Comme sur cette page Instagram où l’internaute déclare: « La soi-disant République islamique d’Iran – quelle blague! Le traitement brutal qu’ils réservent aux Afghans n’a rien d’islamique ni même d’humain. Depuis des années, les Afghans sont traités comme des animaux, soumis à une discrimination systémique, au harcèlement et à la violence. Même ceux qui ont des papiers en règle sont détenus, accusés à tort d’espionnage et déportés de force dans des conditions humiliantes et cruelles. Le Pakistan d’abord, l’Iran maintenant, nos deux voisins n’ont fait preuve d’aucune pitié ni d’aucun respect à l’égard des Afghans en quête de sécurité et de dignité. Au lieu d’offrir un refuge, ils exploitent, harcèlent et expulsent les Afghans comme des parasites indésirables. Et pourtant, lorsque ces mêmes pays sont confrontés aux attaques d’Israël ou de l’Inde, nous sommes censés nous tenir à leurs côtés, les soutenir et les appeler frères parce que nous partageons une même oumma. Mais où est cette solidarité lorsqu’il s’agit des Afghans? Elle est oubliée, ignorée ou carrément niée.»

Sur une autre vidéo, on voit un jeune homme se faire brutaliser en raison de son origine. Un autre partage encore évoque les problèmes auxquels sont confrontés les Afghans renvoyés chez eux du jour au lendemain. On voit sur la vidéo un Afghan demander son salaire à son employeur iranien, car il va être déporté en Afghanistan, et son patron refuser. «Ce type de comportement est assez fréquent», atteste Mathilde Weibel.
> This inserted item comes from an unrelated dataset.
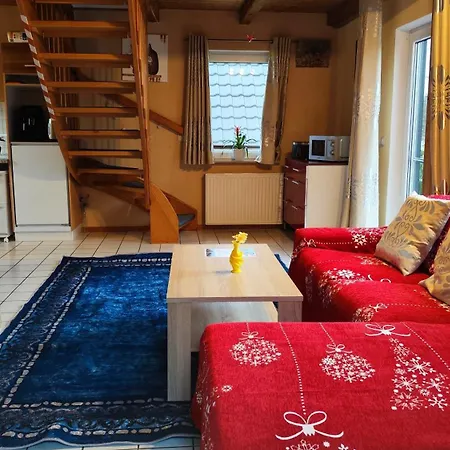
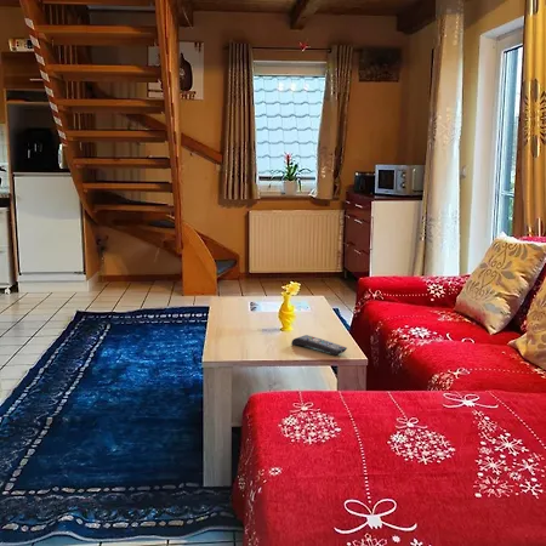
+ remote control [290,334,348,356]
Contraintes de vivre cachées au Pakistan

La situation des réfugiés afghans au Pakistan n’est guère meilleure, témoigne encore l’interprète. En janvier 2025, elle s’est rendue à Islamabad pour y retrouver plusieurs connaissances afghanes réfugiées là-bas, dont Zholia Parsi, une militante féministe, lauréate du prix Martin Ennals 2024. «Zholia sort à peine de chez elle. La police pakistanaise est déjà venue quatre fois lui rendre visite. Elle a demandé les passeports, les visas. (…) Depuis plusieurs mois, la police pakistanaise fait du porte-à-porte chez les réfugiés afghans. Elle arrête les gens sans raison, les emmène dans des camps et parfois, les reconduit à la frontière», écrivait-elle dans Le Courrier à son retour. Avec tous les dangers que cela comporte, en particulier pour les femmes.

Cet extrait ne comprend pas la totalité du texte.